Are you wondering about the Missouri Form 984B and what it means for your taxes and financial future? Worry no more! We’re here to provide an in-depth explanation of this form and its purpose. From outlining which individuals should complete the form to answering any lingering questions, we’ll cover everything you need to know so you don’t have any surprises during tax season. Whether you are a seasoned pro with taxes or just starting out, this comprehensive guide will help ensure that all of your needs related to filing the Missouri Form 984B are taken care of properly. So read on and get ready to learn all there is about filling out Form 984B!
Question | Answer |
---|---|
Form Name | Shp 984B Missouri Form |
Form Length | 1 pages |
Fillable? | No |
Fillable fields | 0 |
Avg. time to fill out | 15 sec |
Other names | Missouri, missouri fingerprint, ORI, MOAPS |
SHP- 9 8 4 B 0 1 / 09
Missouri State Highway Patrol
Applicant Fingerprint Services of Missouri
This Document is your Applicant Fingerprint Form for State and National Criminal History
Background Checks.
Section One: Agency Information
Agency ORI: ____________________________________________ OCA Number: ___________________________________
Agency Name: ___________________________________________ Mailing Address _________________________________
City __________________________ State _____ Zip ___________ FBI TCN ____________________________________
(if resubmission of rejected fingerprint)
Section Two: Applicant Information
Applicant Last Name _____________________________________First Name_________________Middle Name__________
(Please Print Name) |
|
Social Security Number __________________________________Date of Birth ______________ Sex: |
Male |
Female
Race: _____________________________ Height ___________ Weight _________ Hair Color ________ Eye Color ________
(White, Black, Asian, American Indian) (Feet/Inches)

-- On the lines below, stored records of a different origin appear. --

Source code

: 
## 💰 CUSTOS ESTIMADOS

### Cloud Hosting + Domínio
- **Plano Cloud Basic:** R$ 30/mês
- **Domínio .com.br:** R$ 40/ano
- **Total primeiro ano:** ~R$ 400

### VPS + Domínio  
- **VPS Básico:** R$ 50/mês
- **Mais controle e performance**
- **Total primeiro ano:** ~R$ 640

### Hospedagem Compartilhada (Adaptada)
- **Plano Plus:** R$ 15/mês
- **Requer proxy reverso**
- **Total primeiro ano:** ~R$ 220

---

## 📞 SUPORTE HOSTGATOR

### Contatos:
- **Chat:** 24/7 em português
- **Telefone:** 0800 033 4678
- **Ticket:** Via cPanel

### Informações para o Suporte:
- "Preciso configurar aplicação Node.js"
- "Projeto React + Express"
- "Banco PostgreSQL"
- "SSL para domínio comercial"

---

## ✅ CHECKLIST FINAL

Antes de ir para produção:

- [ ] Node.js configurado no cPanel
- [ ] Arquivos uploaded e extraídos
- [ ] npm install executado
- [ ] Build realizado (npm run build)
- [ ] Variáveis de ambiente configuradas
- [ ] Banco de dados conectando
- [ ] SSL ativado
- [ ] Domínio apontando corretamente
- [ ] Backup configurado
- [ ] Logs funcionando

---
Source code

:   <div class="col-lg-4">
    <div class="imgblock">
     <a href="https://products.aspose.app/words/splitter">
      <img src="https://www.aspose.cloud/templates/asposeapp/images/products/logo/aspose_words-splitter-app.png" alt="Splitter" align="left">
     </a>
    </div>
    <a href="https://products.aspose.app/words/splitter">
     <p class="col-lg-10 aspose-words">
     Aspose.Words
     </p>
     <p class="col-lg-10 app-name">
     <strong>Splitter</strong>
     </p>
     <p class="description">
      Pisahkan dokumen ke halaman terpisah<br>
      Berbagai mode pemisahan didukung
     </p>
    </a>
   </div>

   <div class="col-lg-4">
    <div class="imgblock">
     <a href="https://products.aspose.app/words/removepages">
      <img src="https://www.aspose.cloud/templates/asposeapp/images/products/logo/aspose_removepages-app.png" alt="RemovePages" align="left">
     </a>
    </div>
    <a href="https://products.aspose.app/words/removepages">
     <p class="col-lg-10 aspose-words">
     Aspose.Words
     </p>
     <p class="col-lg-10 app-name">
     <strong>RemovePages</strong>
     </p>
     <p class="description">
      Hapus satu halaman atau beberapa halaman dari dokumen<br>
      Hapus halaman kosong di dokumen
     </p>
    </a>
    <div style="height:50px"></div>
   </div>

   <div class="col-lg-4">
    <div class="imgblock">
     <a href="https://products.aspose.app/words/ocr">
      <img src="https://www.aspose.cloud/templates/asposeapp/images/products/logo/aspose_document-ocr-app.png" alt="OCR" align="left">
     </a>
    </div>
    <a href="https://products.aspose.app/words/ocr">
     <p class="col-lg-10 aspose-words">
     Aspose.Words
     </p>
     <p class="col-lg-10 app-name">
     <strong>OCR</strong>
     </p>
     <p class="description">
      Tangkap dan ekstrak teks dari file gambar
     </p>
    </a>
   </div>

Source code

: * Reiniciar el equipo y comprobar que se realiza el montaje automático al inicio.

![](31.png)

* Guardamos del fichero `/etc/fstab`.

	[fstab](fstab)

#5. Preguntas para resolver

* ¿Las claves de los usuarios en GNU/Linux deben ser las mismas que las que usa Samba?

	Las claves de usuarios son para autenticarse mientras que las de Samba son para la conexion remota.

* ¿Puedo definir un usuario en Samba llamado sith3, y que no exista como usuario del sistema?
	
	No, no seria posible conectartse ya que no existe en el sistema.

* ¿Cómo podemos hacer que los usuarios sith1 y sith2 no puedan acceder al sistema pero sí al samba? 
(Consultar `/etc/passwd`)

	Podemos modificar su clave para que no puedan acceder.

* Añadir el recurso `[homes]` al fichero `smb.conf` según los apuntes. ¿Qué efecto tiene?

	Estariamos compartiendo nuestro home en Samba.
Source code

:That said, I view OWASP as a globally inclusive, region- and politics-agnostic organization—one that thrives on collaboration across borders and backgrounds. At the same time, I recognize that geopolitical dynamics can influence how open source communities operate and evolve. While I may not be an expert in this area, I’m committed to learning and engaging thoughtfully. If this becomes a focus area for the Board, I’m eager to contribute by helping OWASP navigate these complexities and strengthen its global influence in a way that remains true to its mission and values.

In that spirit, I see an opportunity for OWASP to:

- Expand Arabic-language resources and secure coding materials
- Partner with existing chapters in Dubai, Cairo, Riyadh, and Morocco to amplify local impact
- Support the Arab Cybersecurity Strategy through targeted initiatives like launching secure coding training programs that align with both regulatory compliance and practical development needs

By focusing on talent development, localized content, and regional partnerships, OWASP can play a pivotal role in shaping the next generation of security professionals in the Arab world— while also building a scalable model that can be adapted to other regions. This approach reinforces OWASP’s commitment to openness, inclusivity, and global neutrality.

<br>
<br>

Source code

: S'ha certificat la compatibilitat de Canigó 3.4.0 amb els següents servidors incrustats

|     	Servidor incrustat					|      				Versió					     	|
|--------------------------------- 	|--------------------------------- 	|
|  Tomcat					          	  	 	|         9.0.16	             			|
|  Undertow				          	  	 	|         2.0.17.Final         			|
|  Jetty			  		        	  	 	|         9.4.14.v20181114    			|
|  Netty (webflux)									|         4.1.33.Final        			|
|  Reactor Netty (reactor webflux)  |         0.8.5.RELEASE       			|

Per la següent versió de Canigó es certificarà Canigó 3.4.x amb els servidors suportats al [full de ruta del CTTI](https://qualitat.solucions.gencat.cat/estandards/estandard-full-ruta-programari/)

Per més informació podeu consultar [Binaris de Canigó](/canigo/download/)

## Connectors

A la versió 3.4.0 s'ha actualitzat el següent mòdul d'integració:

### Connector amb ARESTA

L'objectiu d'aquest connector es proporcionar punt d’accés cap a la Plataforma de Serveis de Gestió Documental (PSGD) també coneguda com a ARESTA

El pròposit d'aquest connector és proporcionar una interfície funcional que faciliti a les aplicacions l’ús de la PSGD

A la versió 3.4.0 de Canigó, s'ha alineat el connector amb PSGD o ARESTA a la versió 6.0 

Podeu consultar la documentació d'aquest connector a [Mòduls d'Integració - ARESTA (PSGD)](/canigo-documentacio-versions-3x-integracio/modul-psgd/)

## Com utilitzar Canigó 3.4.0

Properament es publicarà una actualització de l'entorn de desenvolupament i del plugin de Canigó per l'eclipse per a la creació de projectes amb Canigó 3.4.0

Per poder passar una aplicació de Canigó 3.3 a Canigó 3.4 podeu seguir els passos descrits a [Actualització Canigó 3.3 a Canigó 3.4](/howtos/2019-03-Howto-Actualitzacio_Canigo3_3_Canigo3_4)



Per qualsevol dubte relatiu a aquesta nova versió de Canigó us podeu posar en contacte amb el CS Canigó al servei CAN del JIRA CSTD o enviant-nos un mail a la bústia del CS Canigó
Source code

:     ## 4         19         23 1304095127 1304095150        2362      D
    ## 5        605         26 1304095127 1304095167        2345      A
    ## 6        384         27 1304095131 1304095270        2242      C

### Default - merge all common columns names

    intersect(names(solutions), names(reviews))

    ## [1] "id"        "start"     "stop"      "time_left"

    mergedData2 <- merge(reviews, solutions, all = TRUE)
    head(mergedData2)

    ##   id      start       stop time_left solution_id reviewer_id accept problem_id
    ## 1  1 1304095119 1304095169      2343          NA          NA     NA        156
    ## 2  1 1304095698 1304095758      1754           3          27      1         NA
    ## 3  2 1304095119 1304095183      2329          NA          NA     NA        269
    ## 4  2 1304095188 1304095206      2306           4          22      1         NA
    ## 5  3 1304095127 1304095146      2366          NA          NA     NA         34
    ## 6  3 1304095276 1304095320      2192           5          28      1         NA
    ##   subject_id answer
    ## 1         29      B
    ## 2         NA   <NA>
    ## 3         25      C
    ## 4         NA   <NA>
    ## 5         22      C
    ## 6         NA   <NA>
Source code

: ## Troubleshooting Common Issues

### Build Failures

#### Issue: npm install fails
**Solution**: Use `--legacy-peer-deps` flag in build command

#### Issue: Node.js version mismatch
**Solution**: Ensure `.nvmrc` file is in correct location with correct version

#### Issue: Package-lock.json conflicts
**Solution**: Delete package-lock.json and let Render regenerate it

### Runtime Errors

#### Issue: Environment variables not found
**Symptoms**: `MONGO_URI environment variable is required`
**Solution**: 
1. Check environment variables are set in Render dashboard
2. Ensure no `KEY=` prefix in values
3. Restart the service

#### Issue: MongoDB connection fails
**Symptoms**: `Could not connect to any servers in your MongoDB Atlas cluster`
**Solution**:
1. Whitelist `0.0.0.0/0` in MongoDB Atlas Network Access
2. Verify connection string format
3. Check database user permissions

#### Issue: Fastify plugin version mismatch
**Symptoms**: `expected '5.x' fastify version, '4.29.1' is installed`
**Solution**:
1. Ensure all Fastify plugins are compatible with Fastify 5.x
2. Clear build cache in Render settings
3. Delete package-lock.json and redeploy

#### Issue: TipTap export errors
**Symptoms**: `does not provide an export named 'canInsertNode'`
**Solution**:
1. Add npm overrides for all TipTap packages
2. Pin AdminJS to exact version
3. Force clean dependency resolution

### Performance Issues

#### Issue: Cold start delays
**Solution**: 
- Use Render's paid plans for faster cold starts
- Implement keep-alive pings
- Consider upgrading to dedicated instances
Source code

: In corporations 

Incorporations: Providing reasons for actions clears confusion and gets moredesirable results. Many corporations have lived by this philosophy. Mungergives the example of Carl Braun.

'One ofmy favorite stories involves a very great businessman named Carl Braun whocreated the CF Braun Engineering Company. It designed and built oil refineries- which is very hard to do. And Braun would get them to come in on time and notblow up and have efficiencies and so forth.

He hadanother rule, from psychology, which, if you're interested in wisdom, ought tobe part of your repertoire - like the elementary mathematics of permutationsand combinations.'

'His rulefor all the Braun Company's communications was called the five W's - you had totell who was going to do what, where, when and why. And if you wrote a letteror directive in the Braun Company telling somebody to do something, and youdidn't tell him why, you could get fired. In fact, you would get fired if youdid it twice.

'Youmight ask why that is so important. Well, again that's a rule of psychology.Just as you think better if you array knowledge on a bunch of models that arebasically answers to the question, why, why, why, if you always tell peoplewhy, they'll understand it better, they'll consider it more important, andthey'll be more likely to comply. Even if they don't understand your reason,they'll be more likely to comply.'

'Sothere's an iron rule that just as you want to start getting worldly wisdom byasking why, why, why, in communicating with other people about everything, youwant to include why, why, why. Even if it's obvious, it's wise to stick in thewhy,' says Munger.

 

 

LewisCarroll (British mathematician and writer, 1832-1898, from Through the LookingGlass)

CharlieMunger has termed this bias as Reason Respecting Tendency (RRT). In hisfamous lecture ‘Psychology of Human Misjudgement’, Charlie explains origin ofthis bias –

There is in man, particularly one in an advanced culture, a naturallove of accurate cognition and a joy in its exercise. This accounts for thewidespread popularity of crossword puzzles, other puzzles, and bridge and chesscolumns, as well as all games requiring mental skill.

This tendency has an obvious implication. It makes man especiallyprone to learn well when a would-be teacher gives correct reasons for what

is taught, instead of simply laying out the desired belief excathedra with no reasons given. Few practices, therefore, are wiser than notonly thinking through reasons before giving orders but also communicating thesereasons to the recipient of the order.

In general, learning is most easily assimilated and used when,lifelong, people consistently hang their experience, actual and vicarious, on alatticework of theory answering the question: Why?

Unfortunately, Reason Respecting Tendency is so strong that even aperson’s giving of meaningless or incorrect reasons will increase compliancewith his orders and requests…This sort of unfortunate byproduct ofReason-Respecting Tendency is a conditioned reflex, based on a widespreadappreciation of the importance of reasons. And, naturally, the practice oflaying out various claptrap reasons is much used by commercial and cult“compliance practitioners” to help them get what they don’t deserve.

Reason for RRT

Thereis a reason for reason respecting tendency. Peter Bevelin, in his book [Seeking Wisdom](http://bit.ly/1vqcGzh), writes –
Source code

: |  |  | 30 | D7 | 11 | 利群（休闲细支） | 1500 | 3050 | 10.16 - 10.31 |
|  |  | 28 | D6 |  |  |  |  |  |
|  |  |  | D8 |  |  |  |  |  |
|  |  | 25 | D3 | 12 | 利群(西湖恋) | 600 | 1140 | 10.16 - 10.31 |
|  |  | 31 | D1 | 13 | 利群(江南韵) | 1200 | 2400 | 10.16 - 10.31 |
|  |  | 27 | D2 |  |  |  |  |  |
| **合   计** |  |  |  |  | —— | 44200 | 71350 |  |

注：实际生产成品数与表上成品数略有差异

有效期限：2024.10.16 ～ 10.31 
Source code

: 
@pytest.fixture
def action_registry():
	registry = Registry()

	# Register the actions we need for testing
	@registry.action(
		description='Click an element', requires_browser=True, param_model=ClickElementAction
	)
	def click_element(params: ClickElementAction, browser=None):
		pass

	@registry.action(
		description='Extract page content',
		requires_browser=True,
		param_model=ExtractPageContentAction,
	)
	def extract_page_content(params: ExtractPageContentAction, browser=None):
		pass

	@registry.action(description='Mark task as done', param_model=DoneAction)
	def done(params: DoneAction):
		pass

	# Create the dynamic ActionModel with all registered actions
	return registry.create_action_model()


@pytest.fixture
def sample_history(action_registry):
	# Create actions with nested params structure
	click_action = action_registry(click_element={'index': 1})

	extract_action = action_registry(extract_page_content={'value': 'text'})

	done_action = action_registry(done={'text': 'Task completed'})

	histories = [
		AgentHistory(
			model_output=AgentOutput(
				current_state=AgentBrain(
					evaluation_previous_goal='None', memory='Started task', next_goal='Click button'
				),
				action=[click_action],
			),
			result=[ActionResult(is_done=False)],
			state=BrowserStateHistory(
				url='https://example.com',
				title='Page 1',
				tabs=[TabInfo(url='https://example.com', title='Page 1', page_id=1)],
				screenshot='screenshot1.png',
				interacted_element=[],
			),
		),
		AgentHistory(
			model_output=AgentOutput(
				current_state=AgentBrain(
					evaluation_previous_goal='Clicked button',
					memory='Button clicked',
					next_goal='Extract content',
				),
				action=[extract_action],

Place of Birth _________________________________________ Citizenship _________________________________________
(State or Country)(Country)
DL / ID No. __________________________________________ State Issuing DL / ID No. ______________________________
Home Street Address ______________________________________________________________________________________
City _____________________________________ State ______________________________ Zip ________________________
Section Three: Service Center Information
When utilizing MOAPS fingerprinting services through
1.Logon to www.L1id.com and select Missouri.
2.Enter your name (first and last name).
3.Enter ____________________ when prompted for Agency Number or ORI.
4.Enter ____________________ when prompted for OCA Number.
5.Follow the prompts to enter your personal information and select service location, date and time.
6.Bring this completed form with you to your appointment.
Section Four: Service Center Information (To be Completed by Fingerprint Technician)
Date Prints Taken _____________________________ Amount Charged For Service _______________________________________________
Paid by (enter payment form): |
Check |
Money Order |
Visa |
MasterCard |
Billing Acct. _____________________________ |
Applicant TCN/OCN __________________________________________________________________________________________________
I have compared the
Printed Name of Fingerprint Technician____________________________________________________________________________________
Signature of Fingerprint Technician________________________________________________________________________________________
APPLICANT – THIS FORM IS YOUR RECEIPT FOR SERVICES – RETAIN FOR YOUR RECORDS.